◆ TASK TO COMPLETE
Apart from the images, repeat the data below exactly as written.

_ _ _

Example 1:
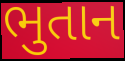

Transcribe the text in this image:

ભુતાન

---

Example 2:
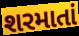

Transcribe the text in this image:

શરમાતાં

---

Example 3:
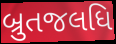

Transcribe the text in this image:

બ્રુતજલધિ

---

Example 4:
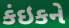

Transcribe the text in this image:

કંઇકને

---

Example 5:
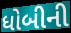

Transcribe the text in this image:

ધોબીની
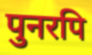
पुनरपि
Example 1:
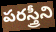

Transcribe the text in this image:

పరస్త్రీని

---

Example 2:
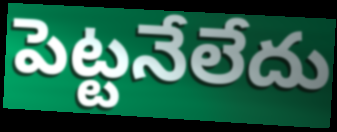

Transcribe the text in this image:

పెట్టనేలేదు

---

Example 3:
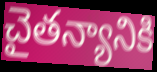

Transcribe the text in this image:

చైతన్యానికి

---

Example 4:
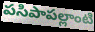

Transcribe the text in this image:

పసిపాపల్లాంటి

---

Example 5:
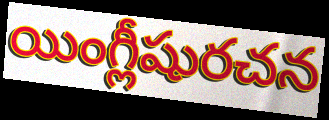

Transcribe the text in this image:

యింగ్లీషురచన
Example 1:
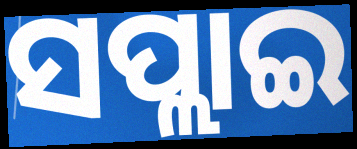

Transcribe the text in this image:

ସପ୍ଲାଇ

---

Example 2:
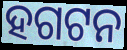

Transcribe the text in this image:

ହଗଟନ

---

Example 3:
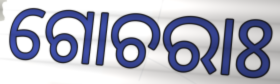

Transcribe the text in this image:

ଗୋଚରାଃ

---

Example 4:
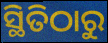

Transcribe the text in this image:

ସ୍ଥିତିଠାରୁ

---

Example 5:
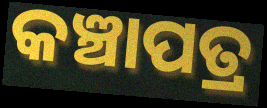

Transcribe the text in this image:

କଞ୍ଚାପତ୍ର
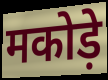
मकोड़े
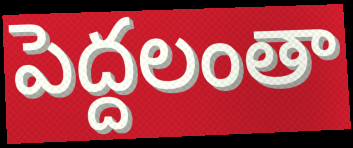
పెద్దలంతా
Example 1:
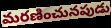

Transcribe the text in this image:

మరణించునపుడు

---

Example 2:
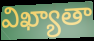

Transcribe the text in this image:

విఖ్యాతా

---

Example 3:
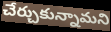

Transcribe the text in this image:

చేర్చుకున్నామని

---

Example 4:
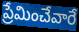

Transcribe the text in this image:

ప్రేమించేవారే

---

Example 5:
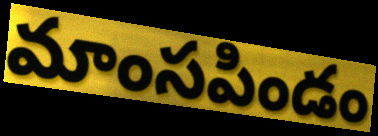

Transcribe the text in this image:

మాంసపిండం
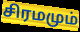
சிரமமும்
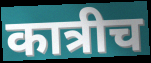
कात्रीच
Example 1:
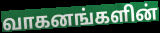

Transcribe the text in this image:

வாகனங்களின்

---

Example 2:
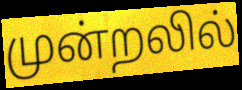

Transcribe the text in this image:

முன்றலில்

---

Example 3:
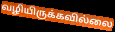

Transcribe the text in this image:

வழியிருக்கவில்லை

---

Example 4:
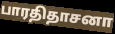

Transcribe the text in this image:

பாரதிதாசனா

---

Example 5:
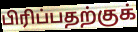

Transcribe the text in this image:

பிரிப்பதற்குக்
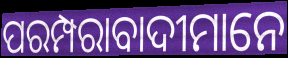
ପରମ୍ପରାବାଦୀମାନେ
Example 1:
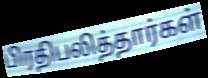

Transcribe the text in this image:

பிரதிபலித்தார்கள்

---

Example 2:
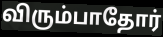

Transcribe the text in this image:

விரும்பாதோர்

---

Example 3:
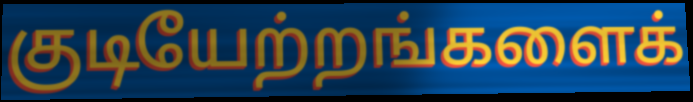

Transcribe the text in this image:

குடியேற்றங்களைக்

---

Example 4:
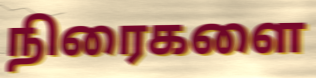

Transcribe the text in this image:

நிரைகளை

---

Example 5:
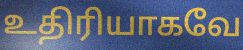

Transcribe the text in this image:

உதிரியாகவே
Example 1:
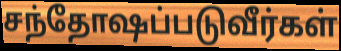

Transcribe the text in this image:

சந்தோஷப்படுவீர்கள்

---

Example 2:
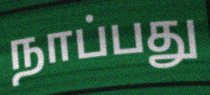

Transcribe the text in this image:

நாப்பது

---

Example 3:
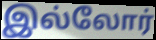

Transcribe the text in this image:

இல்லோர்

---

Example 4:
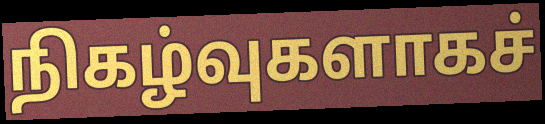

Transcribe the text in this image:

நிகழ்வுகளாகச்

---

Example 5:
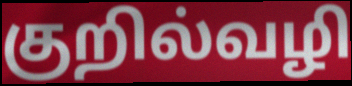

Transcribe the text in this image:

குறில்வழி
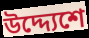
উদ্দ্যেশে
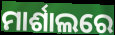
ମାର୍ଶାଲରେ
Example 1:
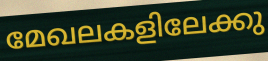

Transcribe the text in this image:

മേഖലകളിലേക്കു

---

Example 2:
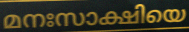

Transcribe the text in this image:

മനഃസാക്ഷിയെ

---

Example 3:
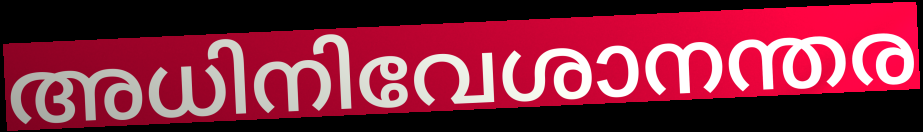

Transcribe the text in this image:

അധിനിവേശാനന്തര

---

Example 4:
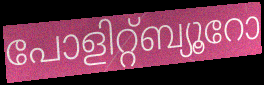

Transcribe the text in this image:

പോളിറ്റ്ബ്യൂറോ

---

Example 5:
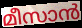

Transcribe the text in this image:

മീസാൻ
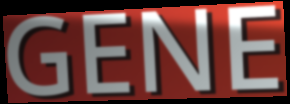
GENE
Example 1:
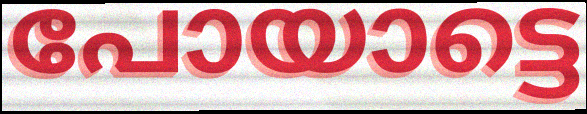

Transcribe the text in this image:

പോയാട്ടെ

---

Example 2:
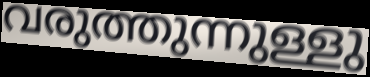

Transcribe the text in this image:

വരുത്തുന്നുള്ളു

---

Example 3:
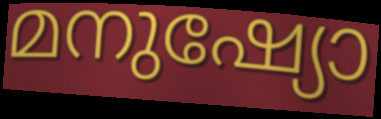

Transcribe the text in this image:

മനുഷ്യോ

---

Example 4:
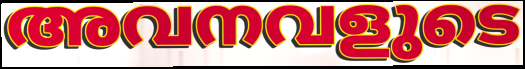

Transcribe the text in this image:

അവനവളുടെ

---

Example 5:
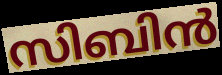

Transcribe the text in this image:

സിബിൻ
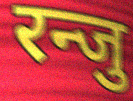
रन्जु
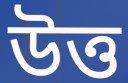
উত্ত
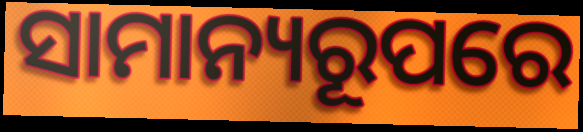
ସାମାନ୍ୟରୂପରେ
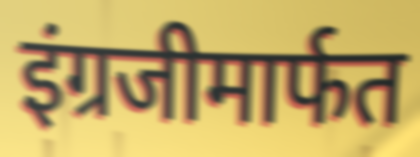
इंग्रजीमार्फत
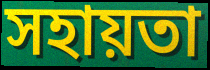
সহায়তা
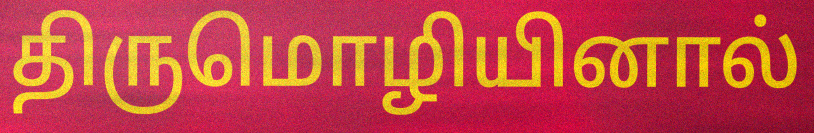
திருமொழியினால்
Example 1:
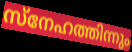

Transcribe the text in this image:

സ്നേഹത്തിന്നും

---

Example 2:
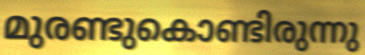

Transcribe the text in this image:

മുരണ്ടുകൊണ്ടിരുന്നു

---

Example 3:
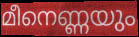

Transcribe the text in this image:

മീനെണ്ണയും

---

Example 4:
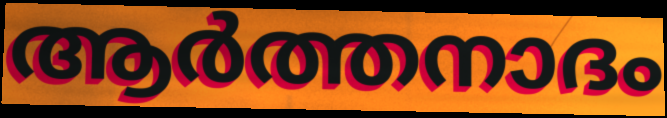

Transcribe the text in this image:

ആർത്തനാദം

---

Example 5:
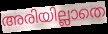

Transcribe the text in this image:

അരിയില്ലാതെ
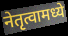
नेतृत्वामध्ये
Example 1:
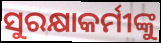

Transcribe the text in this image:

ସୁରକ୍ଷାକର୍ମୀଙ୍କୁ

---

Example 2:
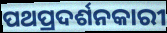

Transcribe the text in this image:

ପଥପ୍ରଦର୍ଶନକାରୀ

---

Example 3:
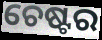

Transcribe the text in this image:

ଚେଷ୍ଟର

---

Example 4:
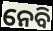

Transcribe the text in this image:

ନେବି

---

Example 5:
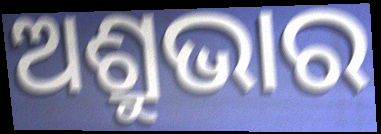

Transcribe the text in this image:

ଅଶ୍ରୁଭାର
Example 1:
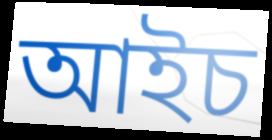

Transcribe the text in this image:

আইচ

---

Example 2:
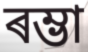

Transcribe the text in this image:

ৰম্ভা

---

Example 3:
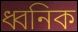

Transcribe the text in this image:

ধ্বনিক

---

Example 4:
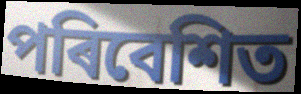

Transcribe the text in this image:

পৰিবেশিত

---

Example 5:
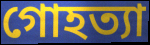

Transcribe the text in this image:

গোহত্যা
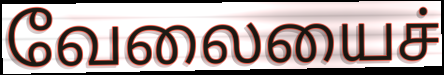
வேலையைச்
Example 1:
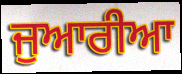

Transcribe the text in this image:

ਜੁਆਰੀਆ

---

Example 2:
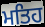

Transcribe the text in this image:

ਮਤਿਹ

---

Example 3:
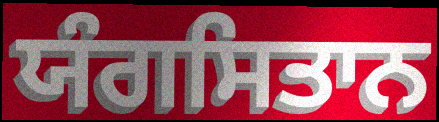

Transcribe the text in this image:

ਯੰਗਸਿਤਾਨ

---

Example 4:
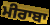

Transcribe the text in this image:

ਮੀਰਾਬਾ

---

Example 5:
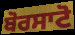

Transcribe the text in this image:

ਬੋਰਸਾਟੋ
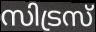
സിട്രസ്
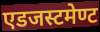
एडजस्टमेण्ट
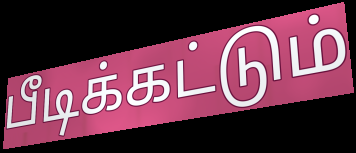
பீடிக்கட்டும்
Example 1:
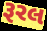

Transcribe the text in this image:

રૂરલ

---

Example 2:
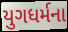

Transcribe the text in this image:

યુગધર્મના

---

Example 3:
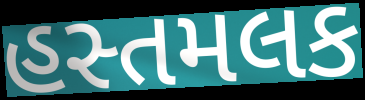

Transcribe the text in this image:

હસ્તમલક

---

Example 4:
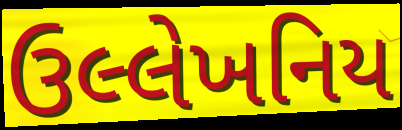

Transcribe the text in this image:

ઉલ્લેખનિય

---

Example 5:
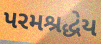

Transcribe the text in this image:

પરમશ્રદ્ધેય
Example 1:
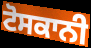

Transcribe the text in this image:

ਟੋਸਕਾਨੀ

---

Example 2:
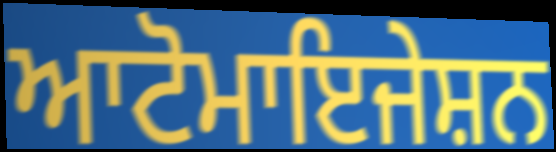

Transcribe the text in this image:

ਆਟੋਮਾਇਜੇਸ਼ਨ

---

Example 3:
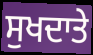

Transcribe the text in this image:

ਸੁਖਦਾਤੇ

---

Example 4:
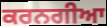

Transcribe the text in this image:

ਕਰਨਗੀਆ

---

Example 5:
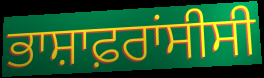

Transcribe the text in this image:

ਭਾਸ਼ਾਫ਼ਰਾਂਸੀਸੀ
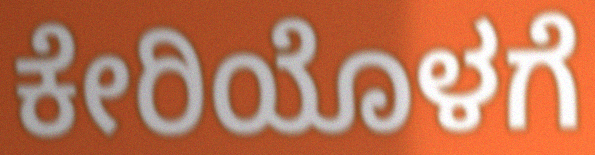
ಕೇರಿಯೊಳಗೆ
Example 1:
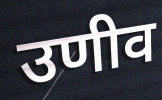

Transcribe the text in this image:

_ _ _

◆ SOLVED EXERCISE
Example 1:

Transcribe the text in this image:

ભુતાન

---

Example 2:

Transcribe the text in this image:

શરમાતાં

---

Example 3:

Transcribe the text in this image:

બ્રુતજલધિ

---

Example 4:

Transcribe the text in this image:

કંઇકને

---

Example 5:

Transcribe the text in this image:

ધોબીની
पुनरपि
Example 1:

Transcribe the text in this image:

పరస్త్రీని

---

Example 2:

Transcribe the text in this image:

పెట్టనేలేదు

---

Example 3:

Transcribe the text in this image:

చైతన్యానికి

---

Example 4:

Transcribe the text in this image:

పసిపాపల్లాంటి

---

Example 5:

Transcribe the text in this image:

యింగ్లీషురచన
Example 1:

Transcribe the text in this image:

ସପ୍ଲାଇ

---

Example 2:

Transcribe the text in this image:

ହଗଟନ

---

Example 3:

Transcribe the text in this image:

ଗୋଚରାଃ

---

Example 4:

Transcribe the text in this image:

ସ୍ଥିତିଠାରୁ

---

Example 5:

Transcribe the text in this image:

କଞ୍ଚାପତ୍ର
मकोड़े
పెద్దలంతా
Example 1:

Transcribe the text in this image:

మరణించునపుడు

---

Example 2:

Transcribe the text in this image:

విఖ్యాతా

---

Example 3:

Transcribe the text in this image:

చేర్చుకున్నామని

---

Example 4:

Transcribe the text in this image:

ప్రేమించేవారే

---

Example 5:

Transcribe the text in this image:

మాంసపిండం
சிரமமும்
कात्रीच
Example 1:

Transcribe the text in this image:

வாகனங்களின்

---

Example 2:

Transcribe the text in this image:

முன்றலில்

---

Example 3:

Transcribe the text in this image:

வழியிருக்கவில்லை

---

Example 4:

Transcribe the text in this image:

பாரதிதாசனா

---

Example 5:

Transcribe the text in this image:

பிரிப்பதற்குக்
ପରମ୍ପରାବାଦୀମାନେ
Example 1:

Transcribe the text in this image:

பிரதிபலித்தார்கள்

---

Example 2:

Transcribe the text in this image:

விரும்பாதோர்

---

Example 3:

Transcribe the text in this image:

குடியேற்றங்களைக்

---

Example 4:

Transcribe the text in this image:

நிரைகளை

---

Example 5:

Transcribe the text in this image:

உதிரியாகவே
Example 1:

Transcribe the text in this image:

சந்தோஷப்படுவீர்கள்

---

Example 2:

Transcribe the text in this image:

நாப்பது

---

Example 3:

Transcribe the text in this image:

இல்லோர்

---

Example 4:

Transcribe the text in this image:

நிகழ்வுகளாகச்

---

Example 5:

Transcribe the text in this image:

குறில்வழி
উদ্দ্যেশে
ମାର୍ଶାଲରେ
Example 1:

Transcribe the text in this image:

മേഖലകളിലേക്കു

---

Example 2:

Transcribe the text in this image:

മനഃസാക്ഷിയെ

---

Example 3:

Transcribe the text in this image:

അധിനിവേശാനന്തര

---

Example 4:

Transcribe the text in this image:

പോളിറ്റ്ബ്യൂറോ

---

Example 5:

Transcribe the text in this image:

മീസാൻ
GENE
Example 1:

Transcribe the text in this image:

പോയാട്ടെ

---

Example 2:

Transcribe the text in this image:

വരുത്തുന്നുള്ളു

---

Example 3:

Transcribe the text in this image:

മനുഷ്യോ

---

Example 4:

Transcribe the text in this image:

അവനവളുടെ

---

Example 5:

Transcribe the text in this image:

സിബിൻ
रन्जु
উত্ত
ସାମାନ୍ୟରୂପରେ
इंग्रजीमार्फत
সহায়তা
திருமொழியினால்
Example 1:

Transcribe the text in this image:

സ്നേഹത്തിന്നും

---

Example 2:

Transcribe the text in this image:

മുരണ്ടുകൊണ്ടിരുന്നു

---

Example 3:

Transcribe the text in this image:

മീനെണ്ണയും

---

Example 4:

Transcribe the text in this image:

ആർത്തനാദം

---

Example 5:

Transcribe the text in this image:

അരിയില്ലാതെ
नेतृत्वामध्ये
Example 1:

Transcribe the text in this image:

ସୁରକ୍ଷାକର୍ମୀଙ୍କୁ

---

Example 2:

Transcribe the text in this image:

ପଥପ୍ରଦର୍ଶନକାରୀ

---

Example 3:

Transcribe the text in this image:

ଚେଷ୍ଟର

---

Example 4:

Transcribe the text in this image:

ନେବି

---

Example 5:

Transcribe the text in this image:

ଅଶ୍ରୁଭାର
Example 1:

Transcribe the text in this image:

আইচ

---

Example 2:

Transcribe the text in this image:

ৰম্ভা

---

Example 3:

Transcribe the text in this image:

ধ্বনিক

---

Example 4:

Transcribe the text in this image:

পৰিবেশিত

---

Example 5:

Transcribe the text in this image:

গোহত্যা
வேலையைச்
Example 1:

Transcribe the text in this image:

ਜੁਆਰੀਆ

---

Example 2:

Transcribe the text in this image:

ਮਤਿਹ

---

Example 3:

Transcribe the text in this image:

ਯੰਗਸਿਤਾਨ

---

Example 4:

Transcribe the text in this image:

ਮੀਰਾਬਾ

---

Example 5:

Transcribe the text in this image:

ਬੋਰਸਾਟੋ
സിട്രസ്
एडजस्टमेण्ट
பீடிக்கட்டும்
Example 1:

Transcribe the text in this image:

રૂરલ

---

Example 2:

Transcribe the text in this image:

યુગધર્મના

---

Example 3:

Transcribe the text in this image:

હસ્તમલક

---

Example 4:

Transcribe the text in this image:

ઉલ્લેખનિય

---

Example 5:

Transcribe the text in this image:

પરમશ્રદ્ધેય
Example 1:

Transcribe the text in this image:

ਟੋਸਕਾਨੀ

---

Example 2:

Transcribe the text in this image:

ਆਟੋਮਾਇਜੇਸ਼ਨ

---

Example 3:

Transcribe the text in this image:

ਸੁਖਦਾਤੇ

---

Example 4:

Transcribe the text in this image:

ਕਰਨਗੀਆ

---

Example 5:

Transcribe the text in this image:

ਭਾਸ਼ਾਫ਼ਰਾਂਸੀਸੀ
ಕೇರಿಯೊಳಗೆ
Example 1:

Transcribe the text in this image:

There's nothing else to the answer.